When the word "text" appears in a line of the data below, list that line.

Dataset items

-*-

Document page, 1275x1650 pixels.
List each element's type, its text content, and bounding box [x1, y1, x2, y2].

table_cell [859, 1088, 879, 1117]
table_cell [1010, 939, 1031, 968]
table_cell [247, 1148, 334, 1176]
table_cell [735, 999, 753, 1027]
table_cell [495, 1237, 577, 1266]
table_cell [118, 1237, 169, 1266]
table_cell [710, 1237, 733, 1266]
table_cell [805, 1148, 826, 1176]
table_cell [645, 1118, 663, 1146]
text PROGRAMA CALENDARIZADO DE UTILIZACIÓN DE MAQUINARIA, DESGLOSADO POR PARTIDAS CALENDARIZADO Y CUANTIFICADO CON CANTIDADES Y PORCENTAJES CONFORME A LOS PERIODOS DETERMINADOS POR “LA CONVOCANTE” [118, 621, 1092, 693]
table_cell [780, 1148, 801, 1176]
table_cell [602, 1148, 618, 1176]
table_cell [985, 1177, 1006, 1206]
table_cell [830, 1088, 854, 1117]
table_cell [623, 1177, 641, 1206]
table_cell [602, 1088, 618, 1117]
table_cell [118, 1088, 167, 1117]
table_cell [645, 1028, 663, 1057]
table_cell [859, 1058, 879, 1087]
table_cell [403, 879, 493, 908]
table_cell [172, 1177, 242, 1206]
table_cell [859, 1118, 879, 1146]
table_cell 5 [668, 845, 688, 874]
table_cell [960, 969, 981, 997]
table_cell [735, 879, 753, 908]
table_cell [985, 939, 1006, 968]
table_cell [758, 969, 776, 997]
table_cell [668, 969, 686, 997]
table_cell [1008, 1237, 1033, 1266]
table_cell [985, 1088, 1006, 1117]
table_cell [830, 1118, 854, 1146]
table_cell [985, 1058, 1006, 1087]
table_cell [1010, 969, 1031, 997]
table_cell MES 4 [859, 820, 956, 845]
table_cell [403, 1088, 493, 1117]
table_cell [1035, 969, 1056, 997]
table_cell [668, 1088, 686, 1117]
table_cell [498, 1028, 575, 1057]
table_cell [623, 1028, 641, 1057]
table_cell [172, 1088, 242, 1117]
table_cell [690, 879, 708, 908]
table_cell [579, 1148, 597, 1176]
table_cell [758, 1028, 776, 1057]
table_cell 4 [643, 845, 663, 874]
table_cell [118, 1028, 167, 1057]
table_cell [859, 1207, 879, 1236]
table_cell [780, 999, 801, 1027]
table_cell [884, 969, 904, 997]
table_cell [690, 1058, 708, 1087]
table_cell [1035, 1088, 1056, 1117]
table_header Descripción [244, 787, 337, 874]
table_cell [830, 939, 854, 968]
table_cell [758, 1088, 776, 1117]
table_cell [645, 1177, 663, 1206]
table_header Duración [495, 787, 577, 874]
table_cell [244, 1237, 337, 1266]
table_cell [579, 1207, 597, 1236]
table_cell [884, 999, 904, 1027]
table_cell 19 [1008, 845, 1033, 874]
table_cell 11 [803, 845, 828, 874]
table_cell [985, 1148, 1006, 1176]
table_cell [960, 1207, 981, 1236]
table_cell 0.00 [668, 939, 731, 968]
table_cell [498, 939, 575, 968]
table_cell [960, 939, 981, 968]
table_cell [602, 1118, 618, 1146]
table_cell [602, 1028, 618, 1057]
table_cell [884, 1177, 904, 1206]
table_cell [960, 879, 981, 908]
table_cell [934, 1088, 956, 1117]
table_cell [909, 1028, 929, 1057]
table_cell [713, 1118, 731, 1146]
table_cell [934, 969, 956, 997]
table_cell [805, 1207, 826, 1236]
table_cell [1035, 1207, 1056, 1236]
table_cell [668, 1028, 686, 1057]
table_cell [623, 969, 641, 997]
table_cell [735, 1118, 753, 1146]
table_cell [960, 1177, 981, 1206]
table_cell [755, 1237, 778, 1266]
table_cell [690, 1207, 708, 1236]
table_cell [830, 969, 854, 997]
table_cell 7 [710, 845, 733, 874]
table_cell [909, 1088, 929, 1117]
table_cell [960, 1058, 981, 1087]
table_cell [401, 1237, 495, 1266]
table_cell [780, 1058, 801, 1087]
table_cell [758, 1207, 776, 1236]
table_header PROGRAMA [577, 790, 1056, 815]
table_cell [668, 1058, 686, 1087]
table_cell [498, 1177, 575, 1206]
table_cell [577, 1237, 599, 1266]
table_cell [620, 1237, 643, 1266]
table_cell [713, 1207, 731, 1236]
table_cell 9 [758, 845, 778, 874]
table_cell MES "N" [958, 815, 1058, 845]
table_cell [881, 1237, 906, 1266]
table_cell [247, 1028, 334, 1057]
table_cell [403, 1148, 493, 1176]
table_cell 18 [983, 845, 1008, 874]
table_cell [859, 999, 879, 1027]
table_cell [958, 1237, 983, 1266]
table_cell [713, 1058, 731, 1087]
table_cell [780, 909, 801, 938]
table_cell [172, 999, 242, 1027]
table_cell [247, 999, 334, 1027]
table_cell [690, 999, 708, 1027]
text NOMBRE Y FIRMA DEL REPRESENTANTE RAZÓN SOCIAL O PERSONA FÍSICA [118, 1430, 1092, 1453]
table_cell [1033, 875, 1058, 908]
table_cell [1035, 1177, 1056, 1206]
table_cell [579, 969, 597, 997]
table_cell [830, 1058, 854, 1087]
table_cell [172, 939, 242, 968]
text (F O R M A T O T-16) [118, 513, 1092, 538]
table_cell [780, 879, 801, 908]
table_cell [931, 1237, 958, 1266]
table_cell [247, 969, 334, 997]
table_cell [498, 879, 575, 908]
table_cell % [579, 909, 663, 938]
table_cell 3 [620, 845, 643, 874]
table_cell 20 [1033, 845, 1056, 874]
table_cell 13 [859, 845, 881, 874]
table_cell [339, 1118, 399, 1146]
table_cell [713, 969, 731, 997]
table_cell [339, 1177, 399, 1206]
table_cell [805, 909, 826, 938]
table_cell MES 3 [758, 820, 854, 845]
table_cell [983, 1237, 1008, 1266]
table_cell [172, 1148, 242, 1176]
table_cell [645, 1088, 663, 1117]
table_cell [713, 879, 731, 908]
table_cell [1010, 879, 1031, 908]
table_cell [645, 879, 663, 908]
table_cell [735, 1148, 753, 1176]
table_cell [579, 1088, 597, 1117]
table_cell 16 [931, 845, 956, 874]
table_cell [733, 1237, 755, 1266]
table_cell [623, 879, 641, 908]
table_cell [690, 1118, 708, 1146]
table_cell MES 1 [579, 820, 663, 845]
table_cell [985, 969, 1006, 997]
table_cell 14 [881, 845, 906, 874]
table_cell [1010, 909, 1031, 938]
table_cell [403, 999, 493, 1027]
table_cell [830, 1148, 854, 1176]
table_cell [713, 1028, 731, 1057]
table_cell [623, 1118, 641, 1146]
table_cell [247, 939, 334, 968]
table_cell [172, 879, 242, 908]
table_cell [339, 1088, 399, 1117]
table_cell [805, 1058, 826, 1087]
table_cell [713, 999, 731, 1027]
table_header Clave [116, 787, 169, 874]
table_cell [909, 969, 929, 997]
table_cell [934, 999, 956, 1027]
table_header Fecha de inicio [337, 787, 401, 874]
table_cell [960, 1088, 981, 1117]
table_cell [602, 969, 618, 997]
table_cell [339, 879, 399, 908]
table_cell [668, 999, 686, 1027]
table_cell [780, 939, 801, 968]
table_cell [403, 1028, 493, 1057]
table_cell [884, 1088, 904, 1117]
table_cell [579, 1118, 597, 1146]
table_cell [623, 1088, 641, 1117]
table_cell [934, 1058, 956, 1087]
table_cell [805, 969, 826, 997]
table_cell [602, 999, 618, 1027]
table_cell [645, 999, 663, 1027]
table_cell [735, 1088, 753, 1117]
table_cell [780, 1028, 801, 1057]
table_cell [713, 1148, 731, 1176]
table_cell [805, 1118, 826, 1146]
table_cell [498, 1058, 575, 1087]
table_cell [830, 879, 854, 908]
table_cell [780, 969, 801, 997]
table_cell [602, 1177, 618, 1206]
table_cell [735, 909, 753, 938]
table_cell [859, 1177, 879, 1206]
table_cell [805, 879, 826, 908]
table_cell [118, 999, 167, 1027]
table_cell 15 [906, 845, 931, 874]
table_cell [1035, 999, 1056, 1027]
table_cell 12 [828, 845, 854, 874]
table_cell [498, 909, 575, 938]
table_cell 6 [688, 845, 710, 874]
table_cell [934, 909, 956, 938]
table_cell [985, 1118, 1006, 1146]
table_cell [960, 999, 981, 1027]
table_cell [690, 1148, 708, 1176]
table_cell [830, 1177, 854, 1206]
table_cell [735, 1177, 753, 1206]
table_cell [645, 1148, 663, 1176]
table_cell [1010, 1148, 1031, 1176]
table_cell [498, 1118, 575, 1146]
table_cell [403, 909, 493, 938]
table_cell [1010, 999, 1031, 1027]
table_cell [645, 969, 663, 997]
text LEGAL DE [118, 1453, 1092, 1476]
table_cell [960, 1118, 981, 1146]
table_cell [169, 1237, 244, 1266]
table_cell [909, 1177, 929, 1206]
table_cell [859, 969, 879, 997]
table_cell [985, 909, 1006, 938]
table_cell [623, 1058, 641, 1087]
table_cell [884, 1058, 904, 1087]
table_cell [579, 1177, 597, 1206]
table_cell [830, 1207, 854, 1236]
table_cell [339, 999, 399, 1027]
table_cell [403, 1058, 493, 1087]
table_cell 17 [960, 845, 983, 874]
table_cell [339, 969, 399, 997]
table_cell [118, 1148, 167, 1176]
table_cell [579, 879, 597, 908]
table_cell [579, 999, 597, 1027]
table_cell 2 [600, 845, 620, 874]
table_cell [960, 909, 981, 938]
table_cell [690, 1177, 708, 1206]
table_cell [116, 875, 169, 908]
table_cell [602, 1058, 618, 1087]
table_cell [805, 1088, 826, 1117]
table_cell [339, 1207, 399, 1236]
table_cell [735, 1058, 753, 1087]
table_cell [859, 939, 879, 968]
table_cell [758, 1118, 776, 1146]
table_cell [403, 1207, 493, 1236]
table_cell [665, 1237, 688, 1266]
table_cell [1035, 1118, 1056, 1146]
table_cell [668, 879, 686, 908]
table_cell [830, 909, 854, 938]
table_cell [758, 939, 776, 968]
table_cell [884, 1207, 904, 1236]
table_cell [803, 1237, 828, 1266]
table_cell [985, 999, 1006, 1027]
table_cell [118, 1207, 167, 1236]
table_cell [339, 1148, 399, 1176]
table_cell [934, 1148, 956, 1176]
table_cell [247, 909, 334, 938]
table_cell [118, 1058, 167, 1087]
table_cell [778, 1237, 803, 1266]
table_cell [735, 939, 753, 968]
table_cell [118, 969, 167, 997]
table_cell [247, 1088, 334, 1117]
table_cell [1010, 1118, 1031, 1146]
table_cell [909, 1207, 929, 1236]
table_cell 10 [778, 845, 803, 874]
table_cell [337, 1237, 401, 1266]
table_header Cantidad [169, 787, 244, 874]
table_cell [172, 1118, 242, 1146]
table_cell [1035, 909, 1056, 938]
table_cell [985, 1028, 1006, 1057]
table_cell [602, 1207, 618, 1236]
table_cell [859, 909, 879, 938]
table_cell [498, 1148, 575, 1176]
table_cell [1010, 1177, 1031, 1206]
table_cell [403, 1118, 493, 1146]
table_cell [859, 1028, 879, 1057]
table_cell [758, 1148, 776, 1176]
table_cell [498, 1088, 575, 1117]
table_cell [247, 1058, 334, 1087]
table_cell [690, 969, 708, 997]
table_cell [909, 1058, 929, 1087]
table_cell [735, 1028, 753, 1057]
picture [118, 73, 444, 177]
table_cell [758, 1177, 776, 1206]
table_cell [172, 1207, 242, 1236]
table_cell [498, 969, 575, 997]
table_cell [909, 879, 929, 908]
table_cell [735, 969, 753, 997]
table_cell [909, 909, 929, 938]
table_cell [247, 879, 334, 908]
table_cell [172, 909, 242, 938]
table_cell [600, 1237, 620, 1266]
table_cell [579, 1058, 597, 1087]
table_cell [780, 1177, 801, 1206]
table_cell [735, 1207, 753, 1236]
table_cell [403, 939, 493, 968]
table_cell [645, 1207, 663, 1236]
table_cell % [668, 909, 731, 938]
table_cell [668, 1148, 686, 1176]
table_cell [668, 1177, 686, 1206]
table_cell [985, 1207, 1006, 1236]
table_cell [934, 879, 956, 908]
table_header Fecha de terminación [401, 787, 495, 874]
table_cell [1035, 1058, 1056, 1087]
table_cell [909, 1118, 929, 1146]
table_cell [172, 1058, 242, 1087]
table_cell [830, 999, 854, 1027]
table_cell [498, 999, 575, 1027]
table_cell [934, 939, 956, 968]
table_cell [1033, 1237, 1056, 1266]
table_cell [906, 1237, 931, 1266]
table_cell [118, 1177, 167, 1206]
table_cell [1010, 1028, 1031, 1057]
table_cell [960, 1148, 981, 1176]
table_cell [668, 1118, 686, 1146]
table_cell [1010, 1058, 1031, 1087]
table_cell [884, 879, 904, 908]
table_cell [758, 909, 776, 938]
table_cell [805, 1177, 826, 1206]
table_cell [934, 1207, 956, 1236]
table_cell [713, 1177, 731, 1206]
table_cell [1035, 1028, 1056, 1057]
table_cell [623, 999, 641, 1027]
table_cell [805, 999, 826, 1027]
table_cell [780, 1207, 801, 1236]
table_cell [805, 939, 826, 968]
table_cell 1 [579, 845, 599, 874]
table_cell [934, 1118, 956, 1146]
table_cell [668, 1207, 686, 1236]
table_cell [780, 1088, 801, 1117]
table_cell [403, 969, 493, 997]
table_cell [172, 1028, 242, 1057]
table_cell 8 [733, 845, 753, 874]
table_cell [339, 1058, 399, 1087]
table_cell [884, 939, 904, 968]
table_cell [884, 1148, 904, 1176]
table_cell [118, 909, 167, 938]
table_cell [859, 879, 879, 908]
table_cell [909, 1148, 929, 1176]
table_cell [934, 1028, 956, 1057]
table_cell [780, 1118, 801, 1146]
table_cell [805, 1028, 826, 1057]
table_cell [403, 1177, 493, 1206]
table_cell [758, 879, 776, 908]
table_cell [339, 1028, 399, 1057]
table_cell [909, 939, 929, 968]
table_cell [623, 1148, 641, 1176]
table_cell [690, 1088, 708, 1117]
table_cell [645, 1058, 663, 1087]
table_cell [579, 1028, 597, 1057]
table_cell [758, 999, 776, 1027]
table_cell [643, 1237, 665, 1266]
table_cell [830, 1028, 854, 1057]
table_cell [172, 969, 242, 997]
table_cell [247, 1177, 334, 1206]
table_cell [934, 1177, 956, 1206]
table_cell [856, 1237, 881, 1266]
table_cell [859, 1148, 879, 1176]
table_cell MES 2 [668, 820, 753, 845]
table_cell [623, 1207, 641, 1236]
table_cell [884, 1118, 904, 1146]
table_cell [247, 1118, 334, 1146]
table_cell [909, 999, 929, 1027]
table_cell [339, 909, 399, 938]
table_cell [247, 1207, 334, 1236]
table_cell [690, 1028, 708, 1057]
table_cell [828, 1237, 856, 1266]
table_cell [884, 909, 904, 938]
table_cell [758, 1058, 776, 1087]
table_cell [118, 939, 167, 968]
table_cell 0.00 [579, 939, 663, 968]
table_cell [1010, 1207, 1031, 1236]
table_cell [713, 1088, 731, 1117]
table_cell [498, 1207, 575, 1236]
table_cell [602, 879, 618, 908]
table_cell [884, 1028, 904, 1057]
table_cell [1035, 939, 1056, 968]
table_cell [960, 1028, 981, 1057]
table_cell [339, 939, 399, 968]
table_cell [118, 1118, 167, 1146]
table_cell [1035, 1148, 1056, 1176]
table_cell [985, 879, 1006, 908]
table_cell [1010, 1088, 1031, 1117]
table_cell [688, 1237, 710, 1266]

-*-

- _PROBLEM SOLUTION_
List each element's type, its text content, and bounding box [x1, y1, x2, y2].
text PROGRAMA CALENDARIZADO DE UTILIZACIÓN DE MAQUINARIA, DESGLOSADO POR PARTIDAS CALENDARIZADO Y CUANTIFICADO CON CANTIDADES Y PORCENTAJES CONFORME A LOS PERIODOS DETERMINADOS POR “LA CONVOCANTE” [118, 621, 1092, 693]
text NOMBRE Y FIRMA DEL REPRESENTANTE RAZÓN SOCIAL O PERSONA FÍSICA [118, 1430, 1092, 1453]
text (F O R M A T O T-16) [118, 513, 1092, 538]
text LEGAL DE [118, 1453, 1092, 1476]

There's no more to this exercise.